The pressure on the government of Nobel Peace Prize laureate Aung San Suu Kyi over the crisis in the northwestern state is growing and the United Nations has called on Suu Kyi to go to the state to reassure civilians they would be protected.
Soldiers have poured into the area along Myanmar’s border with Bangladesh and sealed it off in response to attacks by what the government has described as Muslim militants on border posts on Oct. 9 that killed nine police officers.
Out of more than 150,000 people who had been getting aid before the onset of the violence, only about 20,000 people have got any since Oct. 9, under a partial resumption of deliveries, but some 130,000 have not been reached, the United Nations said.
Diplomats say decisions on aid deliveries, seemingly approved by top government officials in the capital, Naypyitaw, often get overturned or delayed by military-controlled officials in Rakhine State.
“We are concerned by delays and urge all Myanmar authorities to overcome the obstacles that have so far prevented a full resumption, noting that tens of thousands of people who need humanitarian aid, including children with acute malnutrition, have been without it now for nearly two months,” envoys of several countries including France, the Netherlands, Spain, Turkey and United States said in a statement.

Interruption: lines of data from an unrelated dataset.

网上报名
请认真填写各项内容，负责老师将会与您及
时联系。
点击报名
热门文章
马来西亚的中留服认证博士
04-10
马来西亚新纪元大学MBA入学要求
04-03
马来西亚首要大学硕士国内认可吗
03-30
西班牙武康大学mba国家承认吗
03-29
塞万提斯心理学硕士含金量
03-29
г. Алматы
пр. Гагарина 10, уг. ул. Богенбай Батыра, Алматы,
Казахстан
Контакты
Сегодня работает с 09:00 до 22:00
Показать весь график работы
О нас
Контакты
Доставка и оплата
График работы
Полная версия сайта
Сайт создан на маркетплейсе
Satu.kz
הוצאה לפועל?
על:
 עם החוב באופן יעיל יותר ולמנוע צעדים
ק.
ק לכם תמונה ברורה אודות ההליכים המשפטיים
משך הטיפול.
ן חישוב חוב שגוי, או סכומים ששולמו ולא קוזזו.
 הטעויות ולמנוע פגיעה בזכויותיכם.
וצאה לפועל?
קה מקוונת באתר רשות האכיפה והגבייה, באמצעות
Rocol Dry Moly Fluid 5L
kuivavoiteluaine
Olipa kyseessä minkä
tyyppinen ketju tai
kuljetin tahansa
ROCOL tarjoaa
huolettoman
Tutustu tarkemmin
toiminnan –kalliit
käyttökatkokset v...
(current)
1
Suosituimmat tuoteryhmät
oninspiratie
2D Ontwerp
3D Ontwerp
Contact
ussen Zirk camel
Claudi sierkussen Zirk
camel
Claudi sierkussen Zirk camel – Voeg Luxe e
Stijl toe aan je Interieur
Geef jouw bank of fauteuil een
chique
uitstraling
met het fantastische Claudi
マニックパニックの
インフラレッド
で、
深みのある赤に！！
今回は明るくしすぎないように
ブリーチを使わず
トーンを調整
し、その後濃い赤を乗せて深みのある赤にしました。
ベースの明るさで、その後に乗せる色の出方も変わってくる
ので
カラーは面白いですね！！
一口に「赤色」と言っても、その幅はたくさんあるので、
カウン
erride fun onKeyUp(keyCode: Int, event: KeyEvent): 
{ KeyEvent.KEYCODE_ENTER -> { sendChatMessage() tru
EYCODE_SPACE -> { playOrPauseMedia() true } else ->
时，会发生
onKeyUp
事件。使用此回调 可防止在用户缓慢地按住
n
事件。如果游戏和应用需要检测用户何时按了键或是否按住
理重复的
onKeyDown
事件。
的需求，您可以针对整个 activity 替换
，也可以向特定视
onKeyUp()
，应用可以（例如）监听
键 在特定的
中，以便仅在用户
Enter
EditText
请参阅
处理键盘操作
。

The statement suggests that some diplomats - who have pressured Myanmar to reopen aid access for weeks - are losing patience with the military and government and are running out of options to influence their behavior.
Nearly 22,000 Muslims have fled to Bangladesh since Nov. 1, the United Nations said in its latest update on the situation, adding that about 30,000 people are estimated to have been displaced and thousands more affected by the fighting.
Suu Kyi’s government has rejected accusations by residents and human rights monitors that soldiers have raped Rohingya Muslim women, burnt houses and killed civilians, although it has established a commission led by a former senior junta member to investigate the claims.
Ethnic Rakhine Buddhists and the Rohingya Muslims have lived separately in Rakhine State since clashes in 2012 in which more than 100 people were killed. The fresh outburst of violence is the biggest test for Suu Kyi’s eight-month-old administration.